A merchant cash advance is a loan paid as a lump sum to a business, which is repaid as an agreed percentage of your future card transactions.
If you’ve decided to opt for a merchant cash advance, you will typically be quoted the cost of borrowing with a ‘factor rate’.
Instead of an APR, a factor rate is how a lender will tell you the total cost of a merchant cash advance as a flat fee. Usually, this is quoted as a decimal number (not a percentage) which acts as a multiplier. On average factor rates tend to start from around 1.1, going up to 1.5 and above. The rate is determined by the lender, taking into account the health and performance of your business.
As with any business loan, there are several factors that a lender will consider before giving your business a factor rate that will work both for yours and their own mutual business interest.
A lender will start by looking at how long you have been in business, along with your average monthly card payment income, and how these fluctuate month to month, year by year benchmarked by the industry.
During the process of applying for a merchant cash advance, a lender will ask for specific documents that give a picture of the health of your business which help them to forecast the growth possible in the future. With this information, lenders shape their requirements and can then calculate a merchant factor rate that is feasible and sustainable for your business specifically.
So your business has applied for a cash advance, and you have been quoted a factor rate. How does this impact the cost of your loan?
The factor rate will show you the total cost of the money you borrow and the interest you need to repay. To demonstrate, the example below will detail exactly how to figure out the complete total owed to a lender.
Your business requests a cash advance amount of £5,000 and you have been quoted a factor rate of 1.2 to be repaid over the course of a year.
This is where it can become confusing, the interest rate initially appears to be 20% but this is not how factor rates work.
A factor rate differs from an interest rate in the fact that the interest calculated is based on the initial loan amount, and doesn’t change over the course of the loan. This is why whether you repay early or not, the total interest amount does not change. Some lenders however, will give a discount on the interest if the loan amount is repaid early, essentially forgiving a percentage portion of the loan. Make sure to discuss this in advance if you think there is a chance your business may repay early.
With an APR, the interest builds on the loan amount as it is being paid off, so the amount of interest is dependent on the repayment term. When converting a cash advance factor rate to a traditional loan APR, cash advances will have a higher APR than expected. This is due to how they are structured. Referencing the example above:
You would expect the interest rate to equal 20%, but if you calculate the APR, it comes to 35.1%. Be careful when converting between factor rate and APR and make sure you are comparing the same kind of metric when shopping for a loan.
A business can take advantage of a cash advance in the short term, especially if they have a strong record of card payments month on month. A longer term secured business loan will have a lower APR but will often come with a much longer repayment term (starting from around 5 years). Additionally, a cash advance is financially unsecured, so the personal and business assets of the applicant will remain unaffected. It's the card machine and evidence of average turnover received from card payments that effectively 'secures' the advance.

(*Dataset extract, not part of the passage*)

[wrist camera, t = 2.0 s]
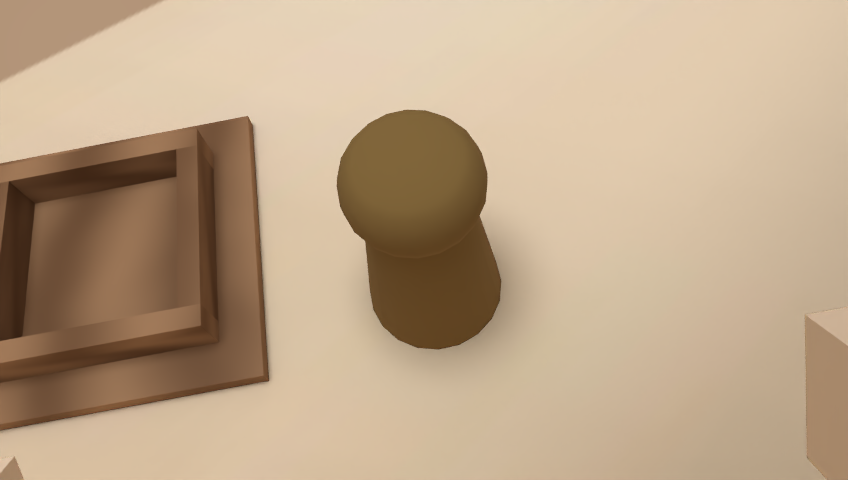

When your business is in need of a quick cash injection and you’re comparing cash advances, factor rates can make it really easy to compare offerings from different lenders. A lower factor rate means a loan with an overall lower cost. Be sure to evaluate the repayment schedule as a low factor rate may be difficult to handle if you only have 3-6 months to pay it off in full. Speak with your lender to ensure that all fees are communicated in advance, the worst thing for a business is a surprise cost you weren’t expecting.